This scenario is relevant for businesses that need to process images.
Potential applications include classifying images for a fashion website, analyzing text and images for insurance claims, or understanding telemetry data from game screenshots. Traditionally, companies would need to develop expertise in machine learning models, train the models, and finally run the images through their custom process to get the data out of the images.
By using Azure services such as the Computer Vision API and Azure Functions, companies can eliminate the need to manage individual servers, while reducing costs and leveraging the expertise that Microsoft has already developed around processing images with Cognitive Services. This example scenario specifically addresses an image-processing use case. If you have different AI needs, consider the full suite of Cognitive Services.
Relevant use cases
Other relevant use cases include:
- Classifying images on a fashion website.
- Classifying telemetry data from screenshots of games.
- Classifying images for insurance claims.
This scenario covers the back-end components of a web or mobile application. Data flows through the scenario as follows:
- The API layer is built using Azure Functions. These APIs enable the application to upload images and retrieve data from Cosmos DB.

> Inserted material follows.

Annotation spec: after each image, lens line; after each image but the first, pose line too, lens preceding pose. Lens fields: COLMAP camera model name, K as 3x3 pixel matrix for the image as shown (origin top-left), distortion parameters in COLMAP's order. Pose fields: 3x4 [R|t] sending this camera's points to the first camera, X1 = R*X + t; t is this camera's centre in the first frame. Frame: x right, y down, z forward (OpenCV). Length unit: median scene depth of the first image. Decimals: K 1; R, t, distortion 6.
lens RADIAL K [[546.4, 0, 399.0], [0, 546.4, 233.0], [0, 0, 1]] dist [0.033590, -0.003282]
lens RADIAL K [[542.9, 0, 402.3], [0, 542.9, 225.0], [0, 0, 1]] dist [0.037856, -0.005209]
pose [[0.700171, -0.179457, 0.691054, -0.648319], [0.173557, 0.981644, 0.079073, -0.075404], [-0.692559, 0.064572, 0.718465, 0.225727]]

- When an image is uploaded via an API call, it's stored in Blob storage.
- Adding new files to Blob storage triggers an Event Grid notification to be sent to an Azure Function.

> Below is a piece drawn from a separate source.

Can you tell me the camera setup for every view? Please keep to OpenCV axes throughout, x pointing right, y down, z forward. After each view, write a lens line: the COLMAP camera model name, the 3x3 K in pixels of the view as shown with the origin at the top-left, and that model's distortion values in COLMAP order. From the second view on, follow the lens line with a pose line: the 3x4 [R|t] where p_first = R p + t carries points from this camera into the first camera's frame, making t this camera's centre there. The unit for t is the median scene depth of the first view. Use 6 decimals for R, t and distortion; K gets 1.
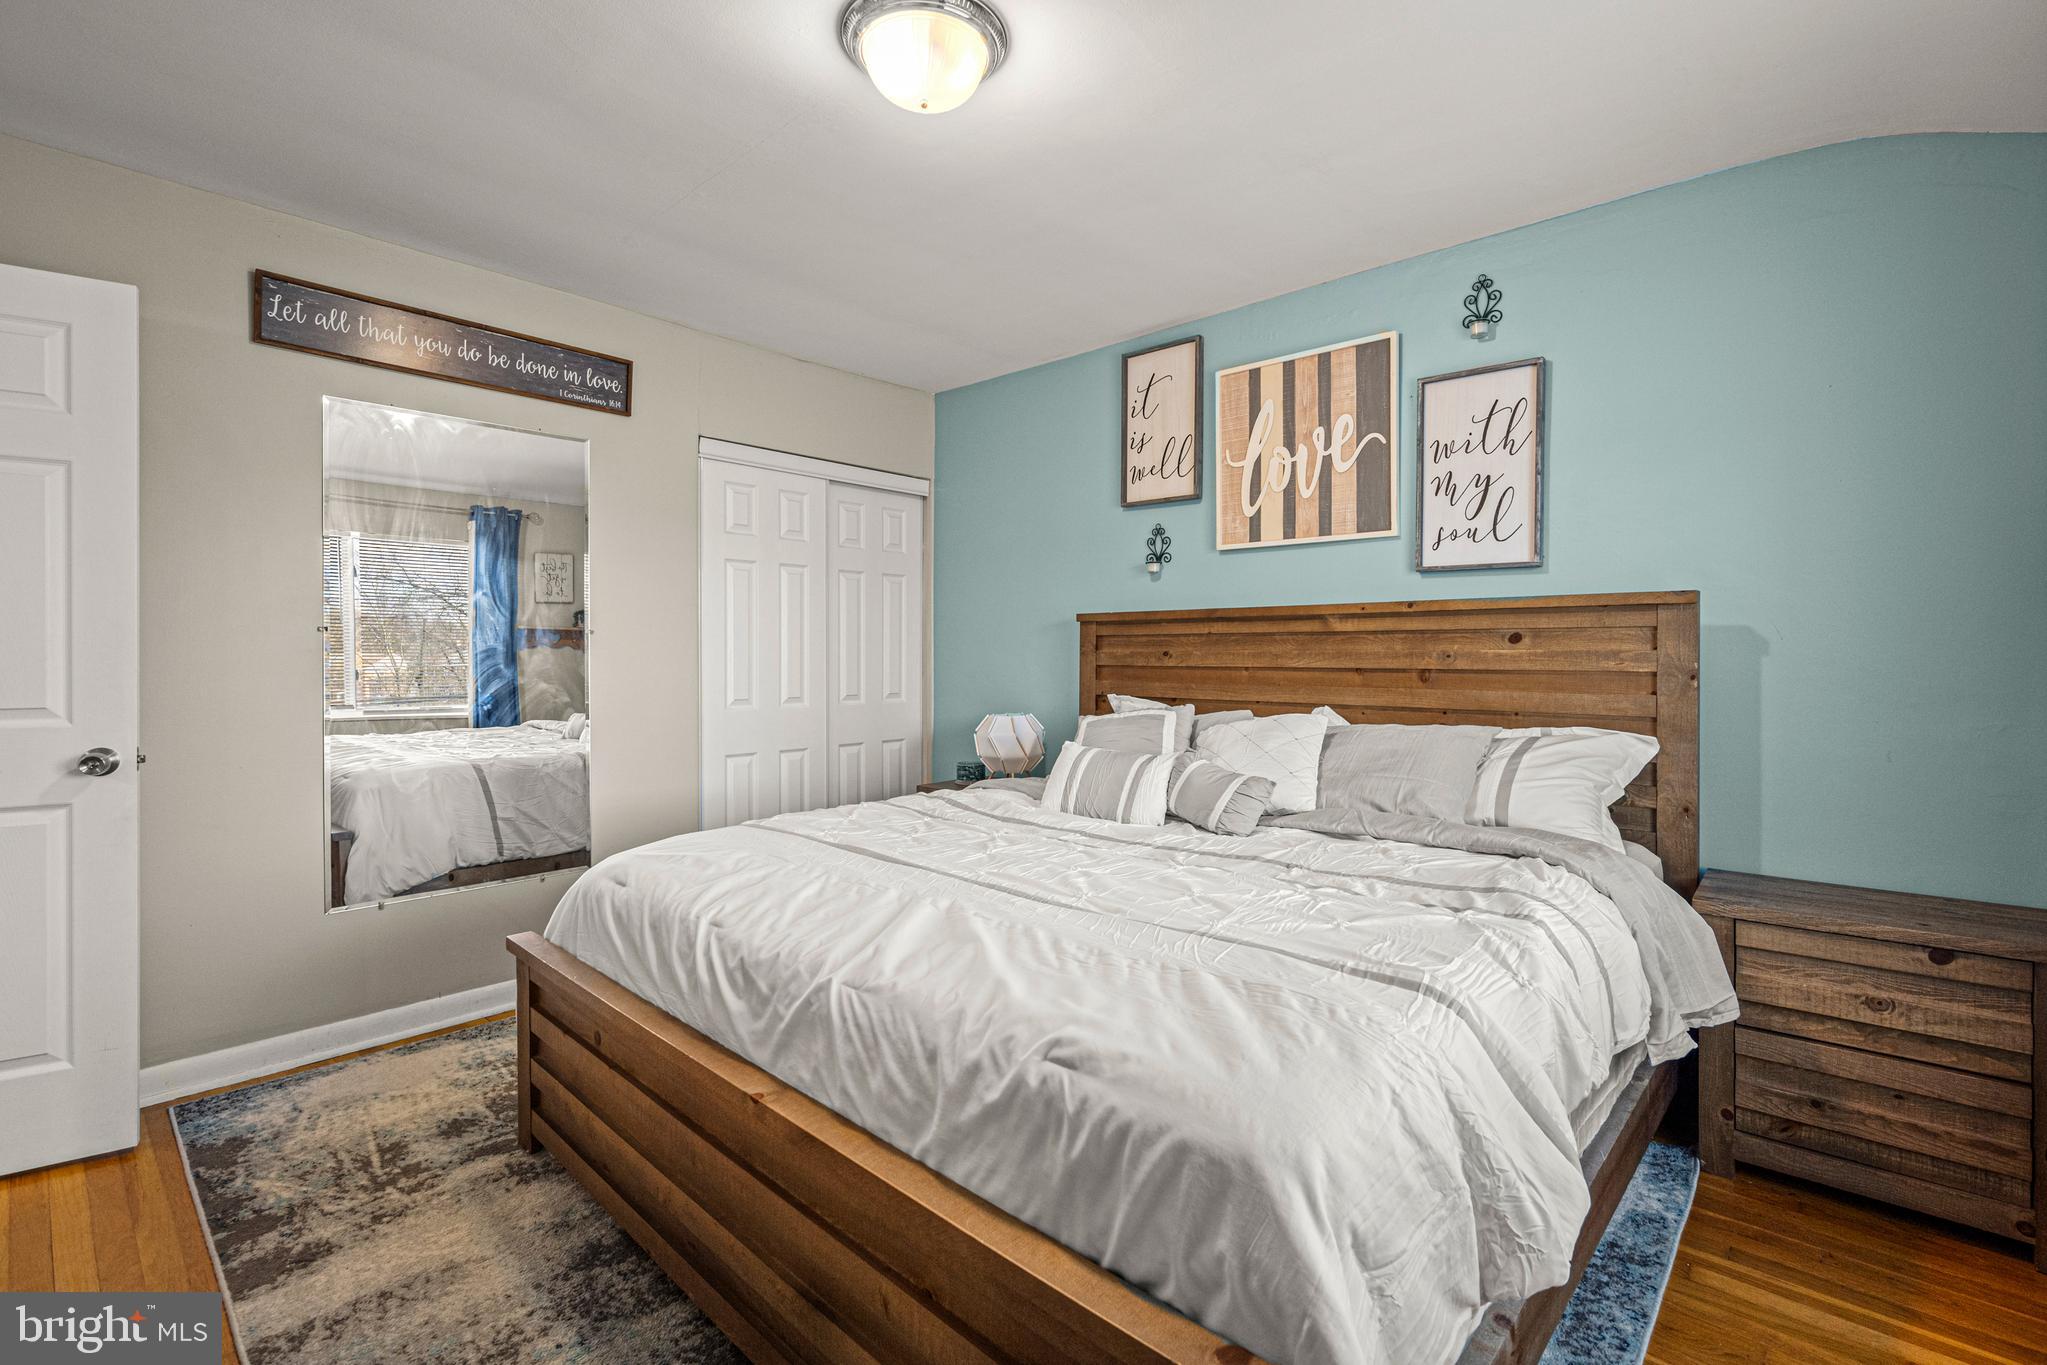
lens RADIAL K [[923.3, 0, 1019.8], [0, 923.3, 651.9], [0, 0, 1]] dist [0.000356, 0.000114]
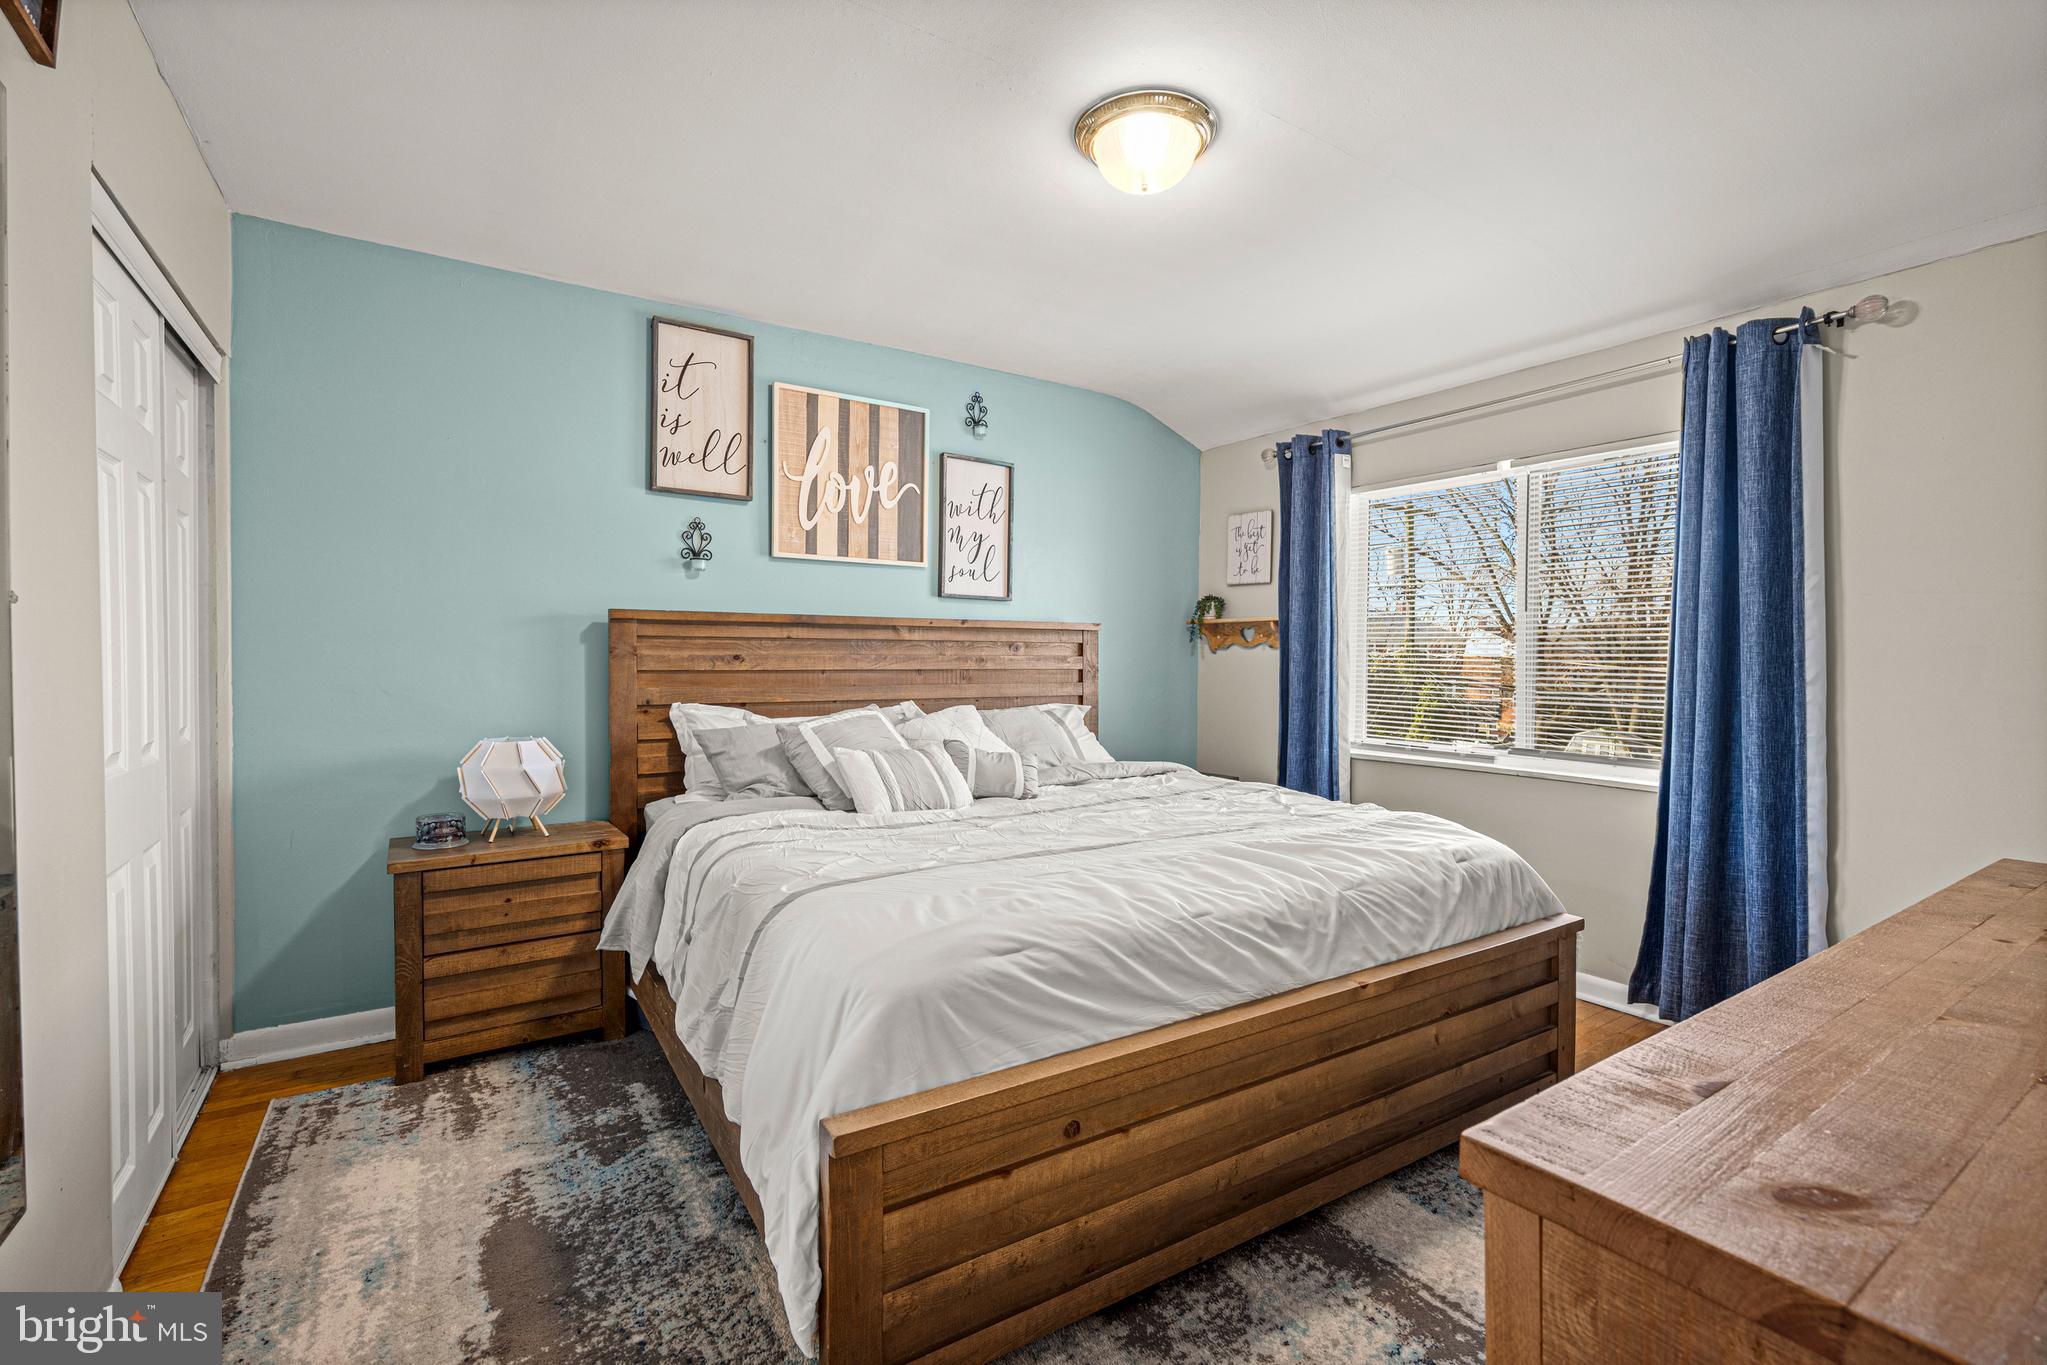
lens RADIAL K [[907.0, 0, 1023.5], [0, 907.0, 682.5], [0, 0, 1]] dist [-0.000772, -0.000027]
pose [[0.242124, -0.023008, 0.969972, -0.763816], [-0.004559, 0.999681, 0.024851, 0.003906], [-0.970235, -0.010439, 0.241942, 0.528916]]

- Azure Functions sends a link to the newly uploaded file to the Computer Vision API to analyze.
- Once the data has been returned from the Computer Vision API, Azure Functions makes an entry in Cosmos DB to persist the results of the analysis along with the image metadata.
- Computer Vision API is part of the Cognitive Services suite and is used to retrieve information about each image.

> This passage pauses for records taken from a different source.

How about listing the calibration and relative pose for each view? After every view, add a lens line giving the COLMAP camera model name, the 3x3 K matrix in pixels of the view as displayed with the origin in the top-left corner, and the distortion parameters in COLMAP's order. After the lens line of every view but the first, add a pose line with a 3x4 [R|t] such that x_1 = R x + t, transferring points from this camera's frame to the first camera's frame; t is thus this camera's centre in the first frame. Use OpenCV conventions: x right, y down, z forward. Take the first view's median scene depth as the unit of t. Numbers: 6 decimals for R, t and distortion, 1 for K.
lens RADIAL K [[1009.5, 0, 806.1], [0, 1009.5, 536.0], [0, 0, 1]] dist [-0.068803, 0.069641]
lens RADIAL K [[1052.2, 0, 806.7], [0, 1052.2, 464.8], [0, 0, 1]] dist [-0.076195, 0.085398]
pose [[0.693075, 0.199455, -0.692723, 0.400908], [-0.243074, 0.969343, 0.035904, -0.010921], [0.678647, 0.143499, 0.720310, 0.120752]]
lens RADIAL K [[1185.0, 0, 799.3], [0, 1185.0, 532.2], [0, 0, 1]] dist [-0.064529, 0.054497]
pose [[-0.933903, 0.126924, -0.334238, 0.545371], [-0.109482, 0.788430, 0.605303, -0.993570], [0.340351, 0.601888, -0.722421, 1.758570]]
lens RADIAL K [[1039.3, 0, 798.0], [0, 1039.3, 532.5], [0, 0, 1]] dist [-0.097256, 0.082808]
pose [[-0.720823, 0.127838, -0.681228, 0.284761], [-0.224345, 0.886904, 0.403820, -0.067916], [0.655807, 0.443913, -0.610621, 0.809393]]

- Azure Functions provides the back-end API for the web application, as well as the event processing for uploaded images.
- Event Grid triggers an event when a new image is uploaded to blob storage. The image is then processed with Azure functions.
- Blob storage stores all of the image files that are uploaded into the web application, as well any static files that the web application consumes.
- Cosmos DB stores metadata about each image that is uploaded, including the results of the processing from Computer Vision API.
- Custom Vision Service. The Computer Vision API returns a set of taxonomy-based categories. If you need to process information that isn't returned by the Computer Vision API, consider the Custom Vision Service, which lets you build custom image classifiers.
- Cognitive Search (formerly Azure Search). If your use case involves querying the metadata to find images that meet specific criteria, consider using Cognitive Search. Currently in preview, Cognitive search seamlessly integrates this workflow.
- Logic Apps. If you don't need to react in real-time on added files to a blob, you might consider using Logic Apps. A logic app which can check if a file was added might be start by the recurrence trigger or sliding windows trigger.
The majority of the components used in this example scenario are managed services that will automatically scale. A couple of notable exceptions: Azure Functions has a limit of a maximum of 200 instances. If you need to scale beyond this limit, consider multiple regions or app plans.
You can provision Cosmos DB to autoscale for SQL API only. If you plan to use other APIs see guidance on estimating your requirements, see request units in our documentation. To fully take advantage of the scaling in Cosmos DB, understand how partition keys work in Cosmos DB.
NoSQL databases frequently trade consistency (in the sense of the CAP theorem) for availability, scalability, and partitioning. In this example scenario, a key-value data model is used and transaction consistency is rarely needed as most operations are by definition atomic. Additional guidance to Choose the right data store is available in the Azure Architecture Center. If your implementation requires high consistency, you can choose your consistency level in Cosmos DB.
For general guidance on designing scalable solutions, see the performance efficiency checklist in the Azure Architecture Center.
Managed identities for Azure resources are used to provide access to other resources internal to your account and then assigned to your Azure Functions. Only allow access to the requisite resources in those identities to ensure that nothing extra is exposed to your functions (and potentially to your customers).
For general guidance on designing secure solutions, see the Azure Security Documentation.
All of the components in this scenario are managed, so at a regional level they are all resilient automatically.
For general guidance on designing resilient solutions, see Designing resilient applications for Azure.
To explore the cost of running this scenario, all of the services are pre-configured in the cost calculator. To see how the pricing would change for your particular use case, change the appropriate variables to match your expected traffic.
We have provided three sample cost profiles based on amount of traffic (we assume all images are 100 kb in size):
- Small: this pricing example correlates to processing < 5000 images a month.
- Medium: this pricing example correlates to processing 500,000 images a month.
- Large: this pricing example correlates to processing 50 million images a month.
For a guided learning path, see:
- Build a serverless web app in Azure.
- Classify images with the Custom Vision service
- Use AI to recognize objects in images by using the Custom Vision service
- Classify endangered bird species with Custom Vision
- Classify images with the Microsoft Custom Vision Service
- Detect objects in images with the Custom Vision service
Before deploying this example scenario in a production environment, review recommended practices for optimizing the performance and reliability of Azure Functions.